Uncle John Rutledge's

Deer Rifle

 

Its origin is unrecorded - what a shame!  Lost too is the story of the old gun's coming into our Uncle's possession and exactly when.  We do know that it was the owner's precious ally in the early days of settlement in Taylor County, Iowa, circa 1860 and the following decades.  And we have been told many times that in a sparsely settled land of raw prairie and lush timber along the creeks, it kept the family table supplied, in season, with venison, wild fowl and game, then so abundant.

 

On the fringe of the frontier and in the hands of a stalwart John Rutledge, the rifle's aim was deadly and its care anything but neglected.
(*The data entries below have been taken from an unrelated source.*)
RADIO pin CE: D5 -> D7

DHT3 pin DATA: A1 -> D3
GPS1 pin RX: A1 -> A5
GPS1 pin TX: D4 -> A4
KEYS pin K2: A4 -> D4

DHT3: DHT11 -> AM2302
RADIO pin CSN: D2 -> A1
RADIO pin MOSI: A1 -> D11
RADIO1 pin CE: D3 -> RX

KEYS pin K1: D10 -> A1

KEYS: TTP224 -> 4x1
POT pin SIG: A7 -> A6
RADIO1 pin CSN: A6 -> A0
Uncle John was that kind of man - resourceful and reliable, widely known and implicitly trusted.  Equally respected was his good wife, Aunt Mary, and for similar reasons.  Strength of character was a dominant attribute of this pioneer couple.  My mother thought the world of Aunt and Uncle and enjoyed nothing more than recounting incidents illustrative of their superlative worth.  Mother, named for Aunt Mary Rutledge, couldn't have carried any given name with prouder grace.

 

As a very small boy, I saw Uncle John and Aunt Mary when they visited my Rutledge grandparents, coming up to Sharpsburg from their home in Garden City, Kansas.  Uncle John was bearded, tall and straight; both were kindly.

 

All my life, down to the time of Mother's passing, I was gently indoctrinated with the virtues of this honorable pair, in relationship just slightly to the side of lineal descent.  Their lives were still worthy of emulation, their memory deserving of veneration.

 

Other than what little has already been said and implied, the rifle's pedigree embraces this bit of remembered recent history:

 

It was probably some time in the 1930's that Cousin Fann (daughter of John and Mary Rutledge) and I happened to be visiting our Sharpsburg relatives at the same time.  One particular day both of us were at the home of my parents, the rifle standing in a corner of the livingroom.  In the course of conversation, Cousin Fann's gaze focused on the gun and she fell to talking about it in terms that seemed to make me, in due time, warder of this heirloom-in-the-making and its future.  She would hear nothing of my protests of ineligibility, lack of lineage and general unworthiness: the rifle was mine!  Properly conserved and "handed on," in time it might become a genuine heirloom by dint of age. In my own mind and breast, it is that already.  It is a rare item of memorabilia, a symbol of Rutledge-blood continuum.

 

I regret my inability to recall all that Cousin Fann said that day at Sharps, but it related to the close and lengthy association between the "musket" and Uncle John, long-time deceased.  Looked at now, it seems an odd circumstance that the relic should have been in Mother's livingroom, since Granddad Rutledge's household effects were still pretty much intact in Aunt Alice's house a few doors away.  It had been in Granddad's (later, My Aunt's) keeping for years.  Of this I am quite sure. After Mother's death, I arranged for the gun's shipment to me here in California.

 

I would point out that the utter absence of notches in the beautiful hardwood stock.  Its mission, long since fulfilled, was essentially humanitarian. Without doubt, the old gun was exposed to the sullen features of a wandering Indian from time to time, but never aimed at "Poor Lo." Uncle John was a pipe-of-piece kind of man.

 

Though it doesn't call for a bannered warning, still it should be known that the old rifle is loaded - loaded with the lore that is common to the saga of the mid-West of the mid-nineteenth century.

 

Never to be stripped from it is an aura of family and ancestral pride and sentiment.  And it carries a powder charge: a charge to oncoming scions ever to be alert to advance and defend the high American principles and deeds of service represented by this old rifle relic.

 

To the extent of the authority vested in me to do so, I respectfully dedicate this old rifle and ramrod to a worthy future of Rutledge-based descendants, and I bequeath custodianship in perpetuity to my son, Robert T. Smith, and successive legatees.

 

Earl W. Smith

5001 Garden Grove Avenue

Tarzana, California

 

October 26, 1968

 

Explanatory note:

The patriarch of our particular Rutledge branch is Great Grandfather Jacob Rutledge (b. circa 1800), one of a dozen or so brothers bearing Bible names, and father of William and John Rutledge.